Но небольшая гостиная пустовала. Обычно профессор сидел на одном из двух полукруглых диванчиков, обитых зеленой кожей, с газетой в руках и чашкой джакки, местного тонизирующего напитка, на столике. Но сейчас Лиру встретила тишина. Хотя нет, из спальни Ксайрона слышались голоса. Наверное, отец успокаивает его после сообщения о гибели князя, решила она, вешая куртку в шкаф, и решила подождать. Но голоса звучали как-то не так, словно бы это один, но с разными интонациями. Да и отца Лира узнала бы. Заинтересованная, она приоткрыла дверь и замерла.
Он стоял лицом к зеркалу, так что ей открылся вид на широкие плечи и прямую спину, сужающуюся к талии – почти идеальный треугольник. Узкие брюки подчеркивали длину ног и… нет-нет, она не собиралась пялиться на то, что между ногами и спиной! Лира ощутила прилив крови к щекам и сосредоточилась на спине. Ой, сколько шрамов…
– Может, пострижемся? – услышала она его задумчивый голос.
– Придать форму стоит, – согласился Ксайрон сам с собой.
– Но ведь мешается же, да и мыть постоянно приходится.
– Тебе не нравится то, что ты видишь в зеркале сейчас? Армейский ежик не очень подходит князю.
– Нууу… – задумчиво протянул он. – Так я… мы меньше похожи на раба, да… Ладно, делай прическу…
– Но сначала общение, – вздохнул Ксайрон.
Он что, разговаривает сам с собой с разной интонацией, удивилась Лиранта.
– Привет, – Ксайрон неожиданно обернулся и расплылся в чувственной улыбке. – Ты не горничная. И кто же ты тогда?
– А… я… кхмм… – пролепетала она и тут же собралась с мыслями. – Я Лиранта, дочь профессора Рувина.

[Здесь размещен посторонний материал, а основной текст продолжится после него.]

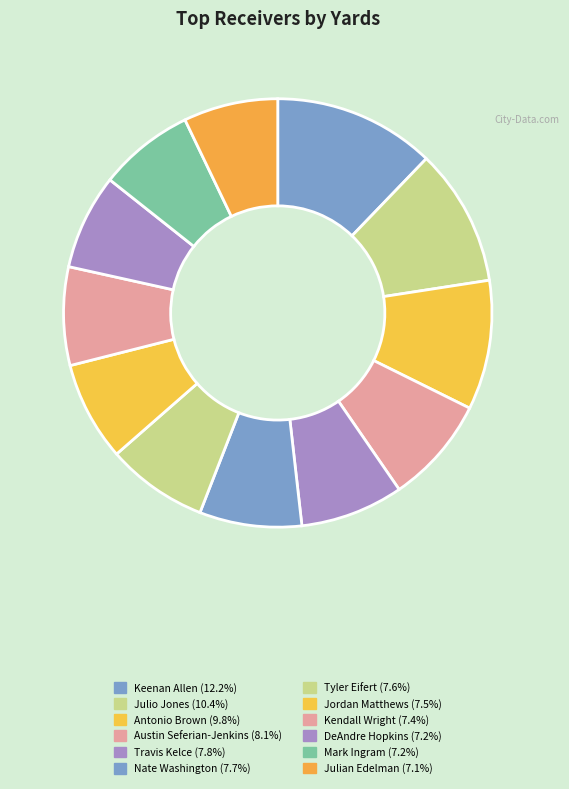

To the nearest percent, what is the difference between the largest and smallest slice percentages?

5%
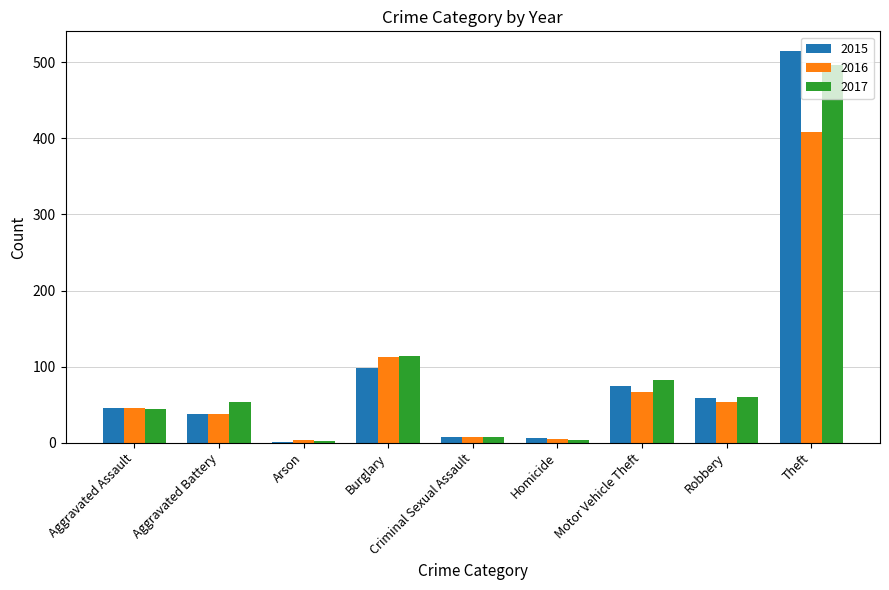

Which series has the largest range (max minus min)?

2015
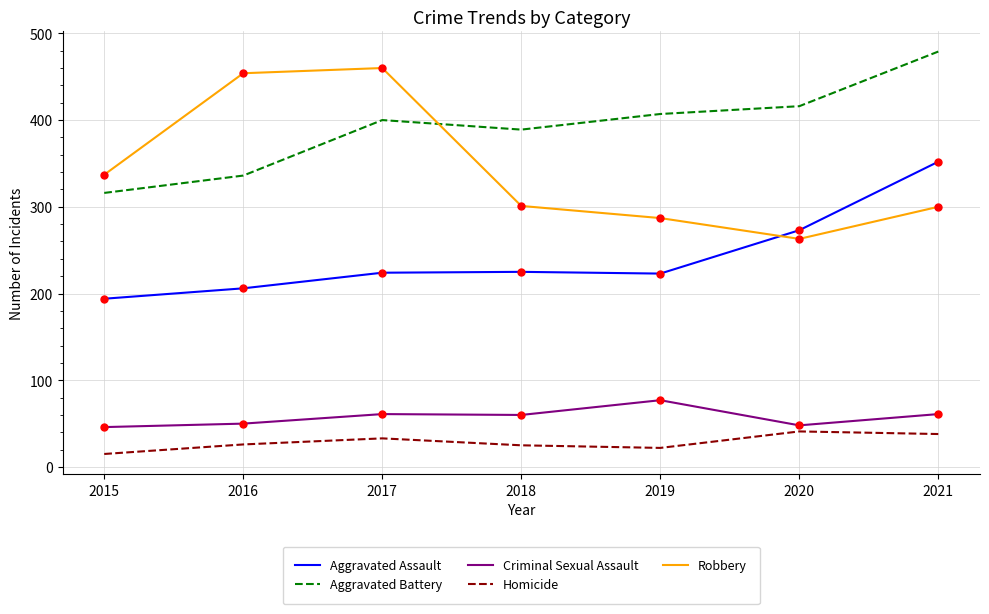

Which series has the largest total across all categories?

Aggravated Battery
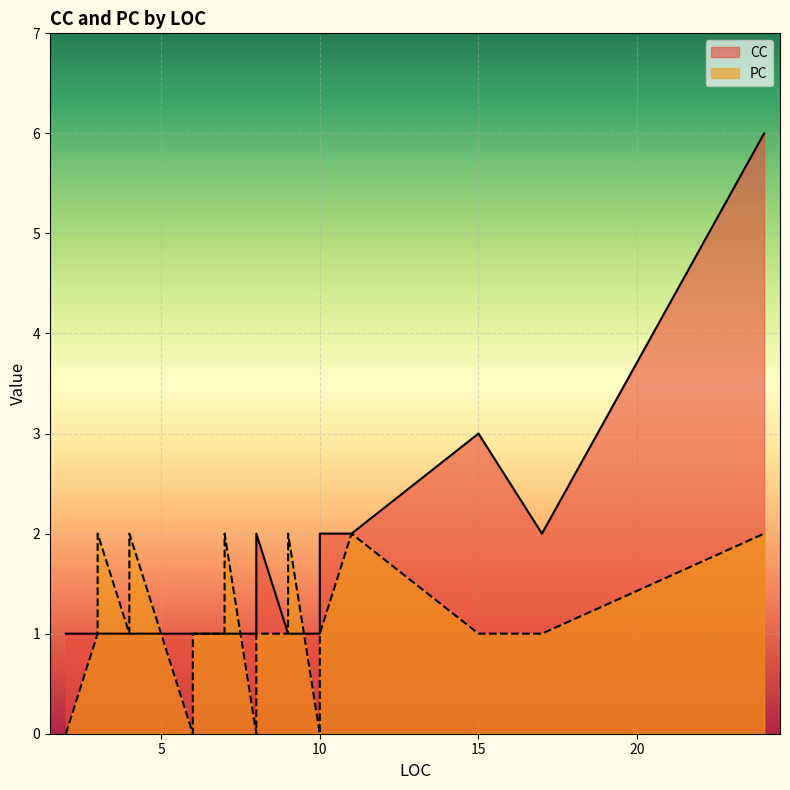

At which category does CC reach its first local peak?

8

Теперь ей представилась возможность рассмотреть его лицо и обнаженный торс спереди. Выглядел Ксайрон года на двадцать три по человеческим меркам. Лира отметила жесткую линию губ, прямой нос, небольшой шрам под левым глазом. Глаза… они завораживали. Создавалось ощущение, что на тебя смотрят сразу двое, мальчик и убийца. Она моргнула и перевела взгляд ниже.
Без ошейника княжич смотрелся куда лучше, более правильно. В отличие от ее отца, волосы не покрывали ни его грудь, ни живот, от чего шрамы заметно выделялись белизной на смуглой коже. Как-то их много, отметила Лиранта механически, но все довольно мелкие, они исчезнут лет через пятьдесят-сто. Лишь парочка от действительно серьезных ранений останется навсегда. К ним прибавится тот, что нанес этот ненормальный Беркас. Рядом с этим шрамом висел Камень сердца, небольшой черный оникс на серебряной цепочке. Интересно, какой счастливице он достанется, мелькнула непрошенная мысль, от которой щеки снова залила краска.